### [Exercise details]
Pictures appear among the records. Write out all else exactly as it stands.

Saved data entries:
☆ ☆ ☆ ☆ ☆

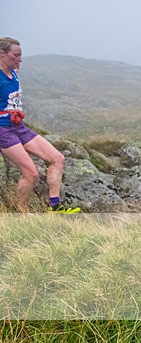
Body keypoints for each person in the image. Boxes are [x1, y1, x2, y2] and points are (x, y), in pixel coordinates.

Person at [0, 37, 79, 213]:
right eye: (16, 55)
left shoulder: (13, 72)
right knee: (31, 173)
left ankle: (55, 207)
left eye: (21, 55)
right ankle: (19, 214)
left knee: (57, 158)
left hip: (19, 126)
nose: (20, 59)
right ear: (2, 54)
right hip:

☆ ☆ ☆ ☆ ☆

### [Exercise response]
Body keypoints for each person in the image. Boxes are [x1, y1, x2, y2] and points are (x, y), in pixel coordinates.

Person at [0, 37, 79, 213]:
right eye: (16, 55)
left shoulder: (13, 72)
right knee: (31, 173)
left ankle: (55, 207)
left eye: (21, 55)
right ankle: (19, 214)
left knee: (57, 158)
left hip: (19, 126)
nose: (20, 59)
right ear: (2, 54)
right hip:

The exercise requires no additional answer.